< 1 Thessalonians 4 >

1 As to what remains, then, brethren, we beseech and exhort you by the Lord Jesus, that as you have received from us, how you ought to walk, and please God, you would more abound in it.
Voorts dan, broeders, wij bidden en vermanen u in den Heere Jezus, gelijk gij van ons ontvangen hebt, hoe gij moet wandelen en Gode behagen, dat gij daarin meer overvloedig wordt.
2 For you know what commandments we gave you by the Lord Jesus;
Want gij weet, wat bevelen wij u gegeven hebben door den Heere Jezus.
3 for this is the will of God, even your sanctification, that you should abstain from whoredom--
Want dit is de wil van God, uw heiligmaking: dat gij u onthoudt van de hoererij;
4 that every one of you should know how to possess his own body in sanctification and honor--
Dat een iegelijk van u wete zijn vat te bezitten in heiligmaking en eer;
5 not in the passion of lust, even as the Gentiles who know not God.
Niet in kwade beweging der begeerlijkheid, gelijk als de heidenen, die God niet kennen.
6 That no man should go beyond bounds, or defraud his brother in this matter, because the Lord is an avenger of all such;
Dat niemand zijn broeder vertrede, noch bedriege in zijn handeling; want de Heere is een wreker over dit alles, gelijk wij u ook te voren gezegd en betuigd hebben.
7 for God has not called us to impurity, but to holiness.
Want God heeft ons niet geroepen tot onreinigheid, maar tot heiligmaking.
8 Therefore, indeed, he who despises not man, but God, who certainly has given to us his Holy Spirit.
Zo dan die dit verwerpt, die verwerpt geen mens, maar God, Die ook Zijn Heiligen Geest in ons heeft gegeven.
9 But, concerning brotherly love, you have no need that I write to you, for you yourselves are taught of God to love one another.
Van de broederlijke liefde nu hebt gij niet van node, dat ik u schrijve; want gij zelven zijt van God geleerd om elkander lief te hebben.
10 And, indeed, you do it toward all the brethren who are in all Macedonia: but we exhort you, brethren, still to abound,
Want gij doet ook hetzelfde aan al de broederen, die in geheel Macedonie zijn.

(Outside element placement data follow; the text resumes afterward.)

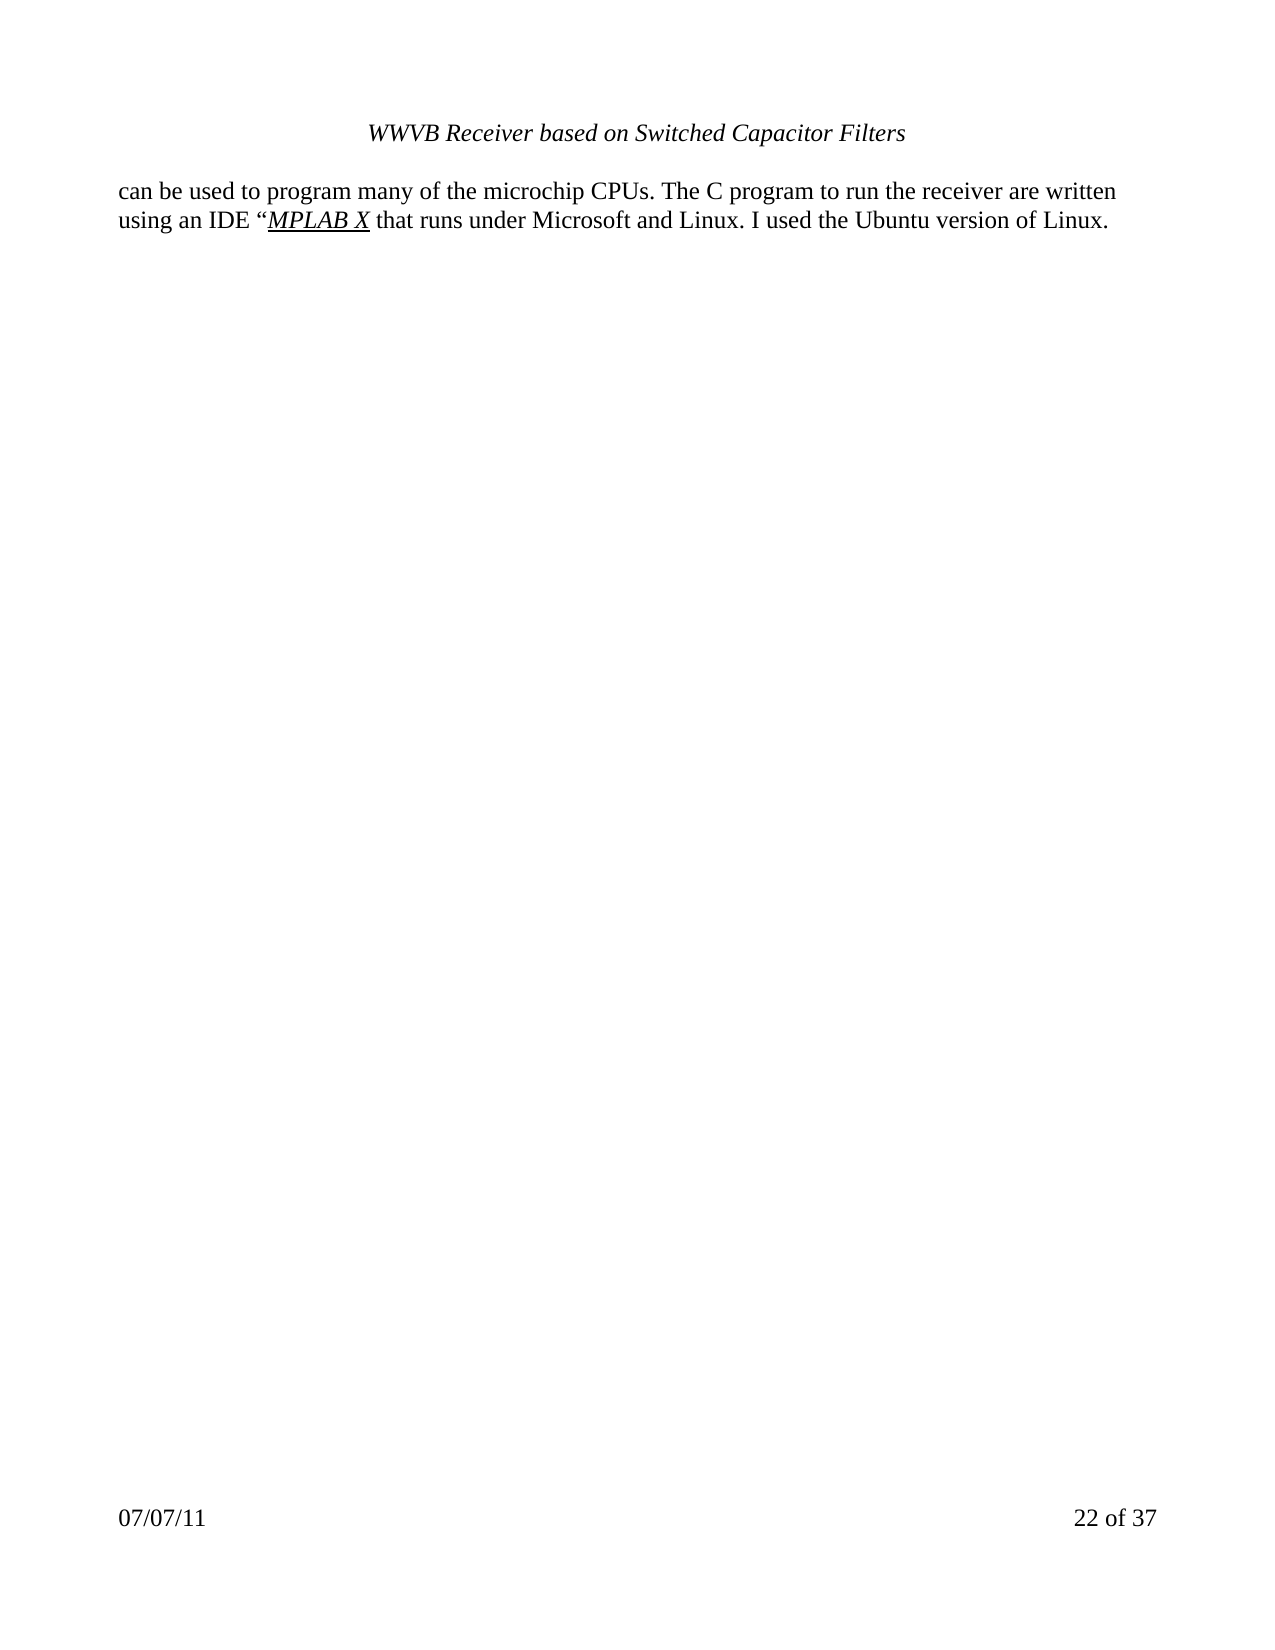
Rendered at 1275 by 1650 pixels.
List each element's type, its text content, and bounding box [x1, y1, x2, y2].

text can be used to program many of the microchip CPUs. The C program to run the receiver are written using an IDE “MPLAB X that runs under Microsoft and Linux. I used the Ubuntu version of Linux. [118, 176, 1157, 234]
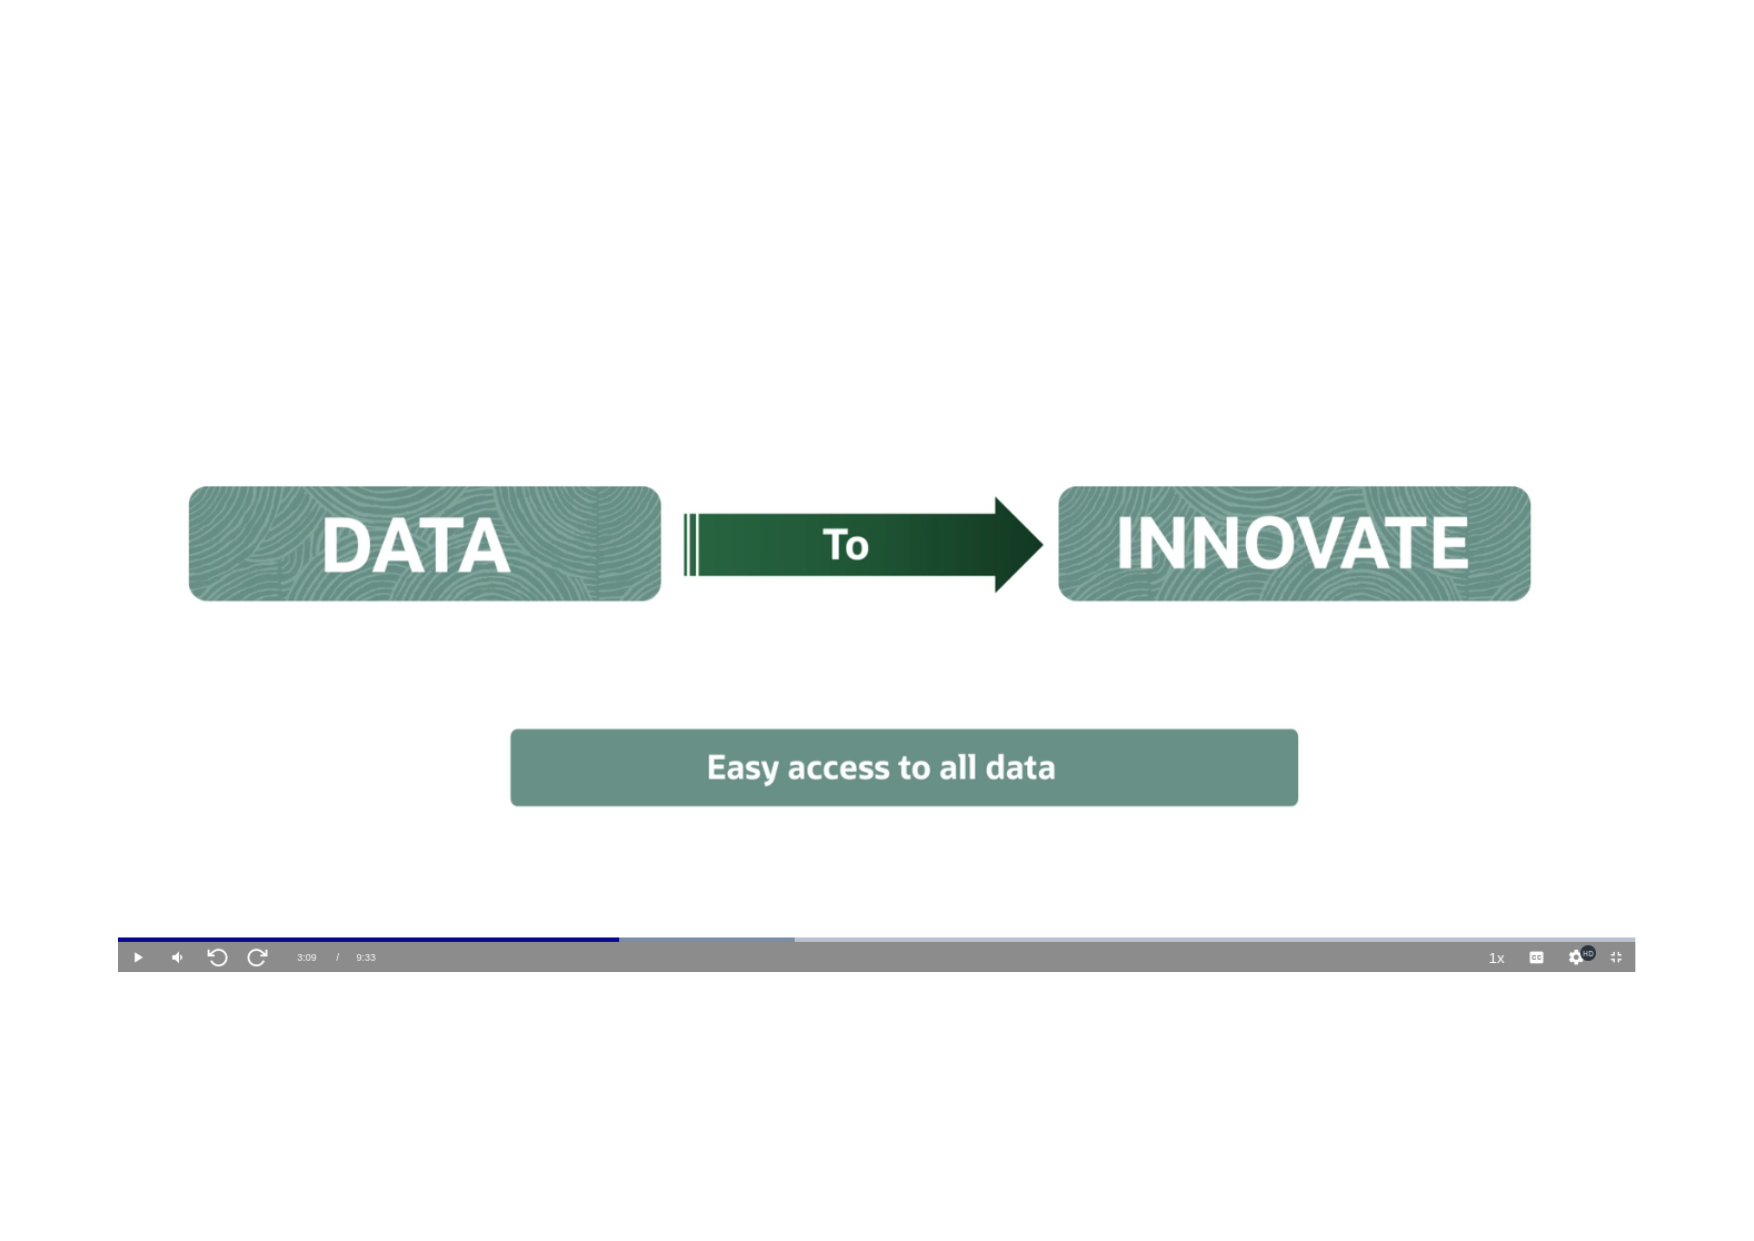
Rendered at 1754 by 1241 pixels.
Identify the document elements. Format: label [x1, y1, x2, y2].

picture [118, 118, 1636, 972]
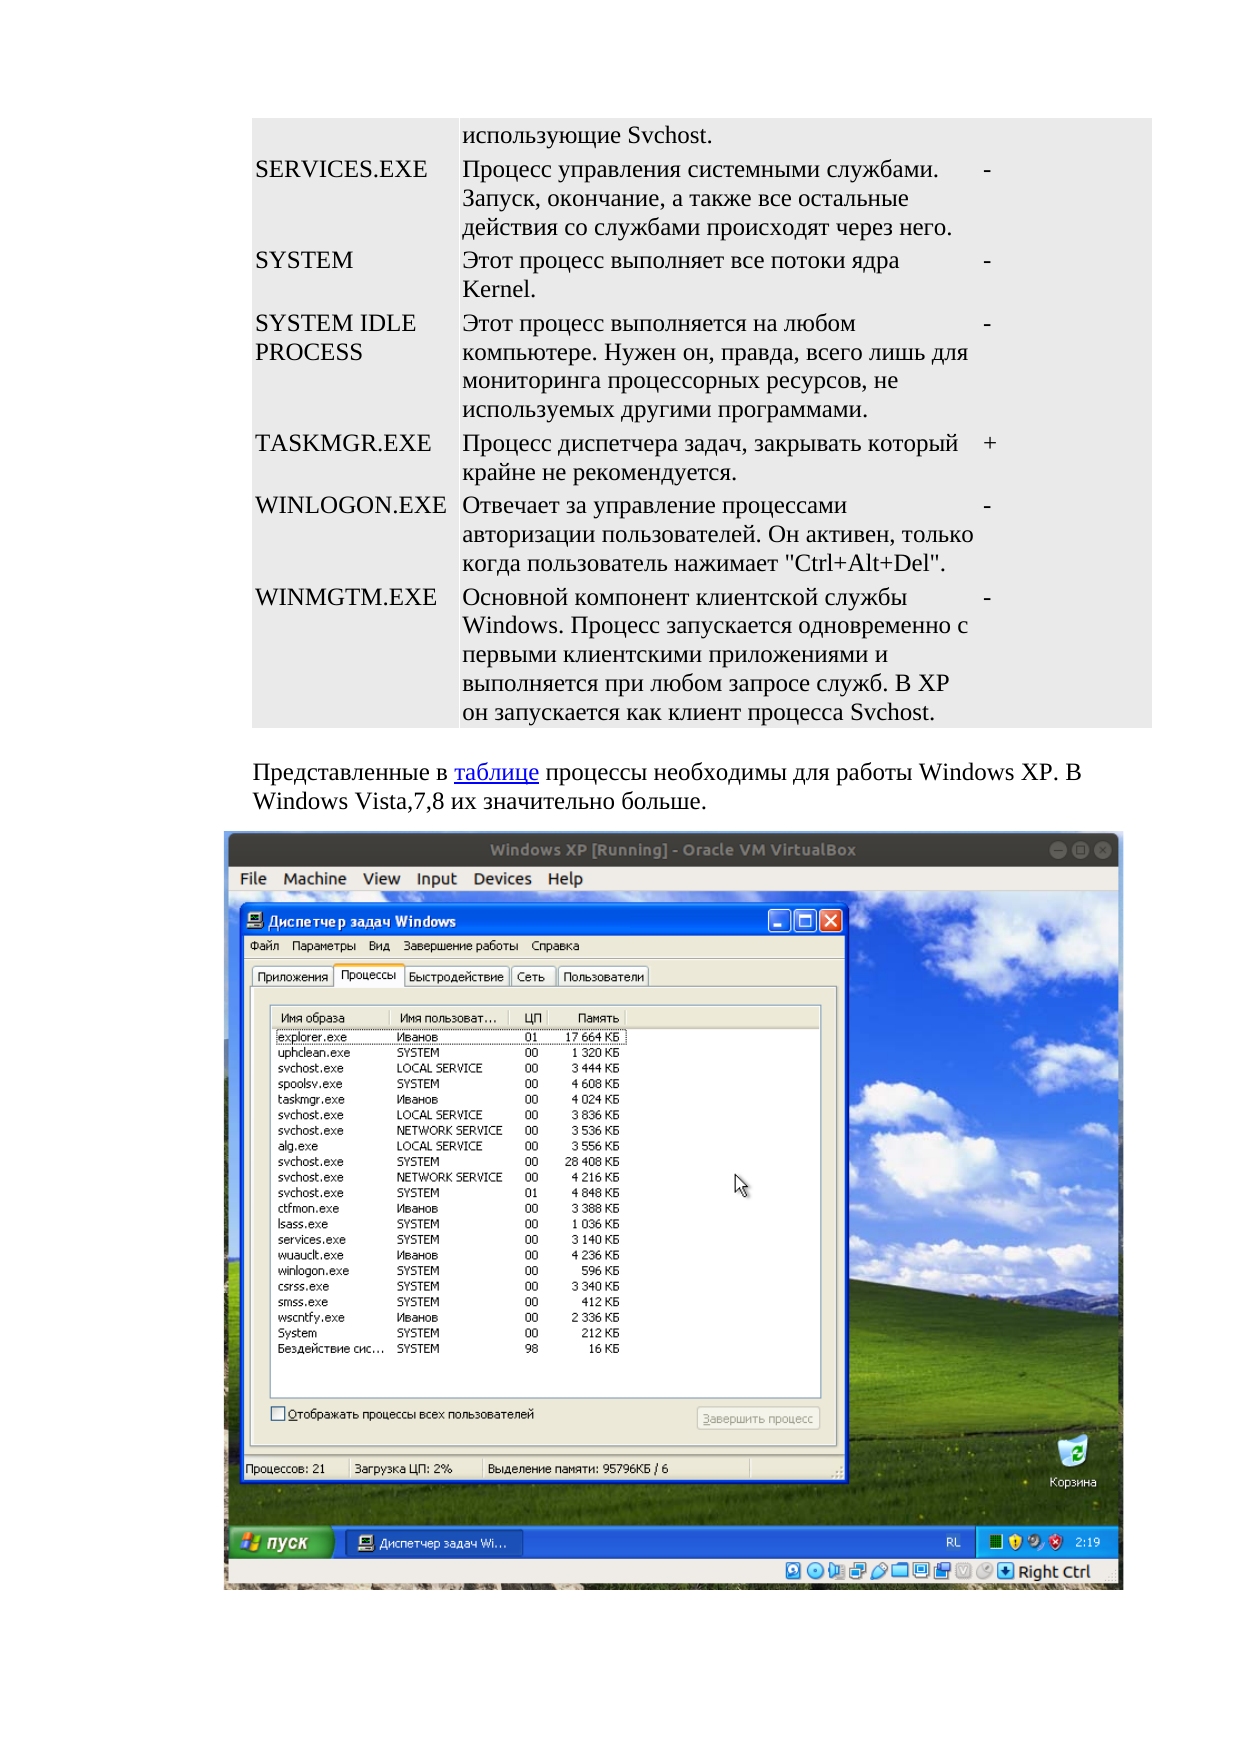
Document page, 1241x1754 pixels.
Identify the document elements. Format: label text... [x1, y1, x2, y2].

table_cell + [980, 426, 1152, 488]
table_cell Процесс управления системными службами. Запуск, окончание, а также все остальные действия со службами происходят через него. [460, 152, 980, 243]
table_cell - [980, 579, 1152, 728]
table_cell - [980, 118, 1152, 152]
table_cell - [980, 306, 1152, 426]
table_cell WINLOGON.EXE [252, 488, 459, 579]
table_cell - [980, 243, 1152, 306]
table_cell использующие Svchost. [460, 118, 980, 152]
table_cell TASKMGR.EXE [252, 426, 459, 488]
table_cell Этот процесс выполняется на любом компьютере. Нужен он, правда, всего лишь для мониторинга процессорных ресурсов, не используемых другими программами. [460, 306, 980, 426]
text Представленные в таблице процессы необходимы для работы Windows XP. В Windows Vista,7,8 их значительно больше. [252, 757, 1152, 815]
table_cell Отвечает за управление процессами авторизации пользователей. Он активен, только когда пользователь нажимает "Ctrl+Alt+Del". [460, 488, 980, 579]
table_cell SERVICES.EXE [252, 152, 459, 243]
table_cell SYSTEM IDLE PROCESS [252, 306, 459, 426]
table_cell - [980, 152, 1152, 243]
table_cell SYSTEM [252, 243, 459, 306]
picture [223, 831, 1124, 1590]
table_cell Этот процесс выполняет все потоки ядра Kernel. [460, 243, 980, 306]
table_cell - [980, 488, 1152, 579]
table_cell Основной компонент клиентской службы Windows. Процесс запускается одновременно с первыми клиентскими приложениями и выполняется при любом запросе служб. В XP он запускается как клиент процесса Svchost. [460, 579, 980, 728]
table_cell [252, 118, 459, 152]
table_cell WINMGTM.EXE [252, 579, 459, 728]
table_cell Процесс диспетчера задач, закрывать который крайне не рекомендуется. [460, 426, 980, 488]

Maar wij vermanen u, broeders, dat gij meer overvloedig wordt;
11 and earnestly study to be quiet; and to mind your own affairs, and to work with your own hands, as we commanded you:
En dat gij u benaarstigt stil te zijn, en uw eigen dingen te doen, en te werken met uw eigen handen, gelijk wij u bevolen hebben;
12 that you may walk decently toward them who are without, and may have need of nothing.
Opdat gij eerlijk wandelt bij degenen, die buiten zijn, en geen ding van node hebt.
13 Now, I would not have you ignorant, brethren, concerning them who sleep; that you may not be grieved, even as the others, who have no hope.
Doch, broeders, ik wil niet, dat gij onwetende zijt van degenen, die ontslapen zijn, opdat gij niet bedroefd zijt, gelijk als de anderen, die geen hoop hebben.
14 For if we believe that Jesus died and rose again; so, also, them who sleep, will God, through Jesus, bring with him.
Want indien wij geloven, dat Jezus gestorven is en opgestaan, alzo zal ook God degenen, die ontslapen zijn in Jezus, weder brengen met Hem.
15 Besides, this we affirm to you, by the word of the Lord, that we, the living, who remain at the coming of the Lord, shall not anticipate them who are asleep:
Want dat zeggen wij u door het Woord des Heeren, dat wij, die levend overblijven zullen tot de toekomst des Heeren, niet zullen voorkomen degenen, die ontslapen zijn.
16 for the Lord himself will descend from heaven, with a shout, with the voice of the Arch Angel, and with the trumpet of God. And the dead in Christ shall rise first;
Want de Heere Zelf zal met een geroep, met de stem des archangels, en met de bazuin Gods nederdalen van den hemel; en die in Christus gestorven zijn, zullen eerst opstaan;
17 afterward we, the living, who remain, shall, at the same time with them, be instantly taken up in clouds, to join the Lord in the air; and so we shall be for ever with the Lord.
Daarna wij, die levend overgebleven zijn, zullen te zamen met hen opgenomen worden in de wolken, den Heere tegemoet, in de lucht; en alzo zullen wij altijd met den Heere wezen.
18 Wherefore, comfort one another with these words.
Zo dan, vertroost elkander met deze woorden.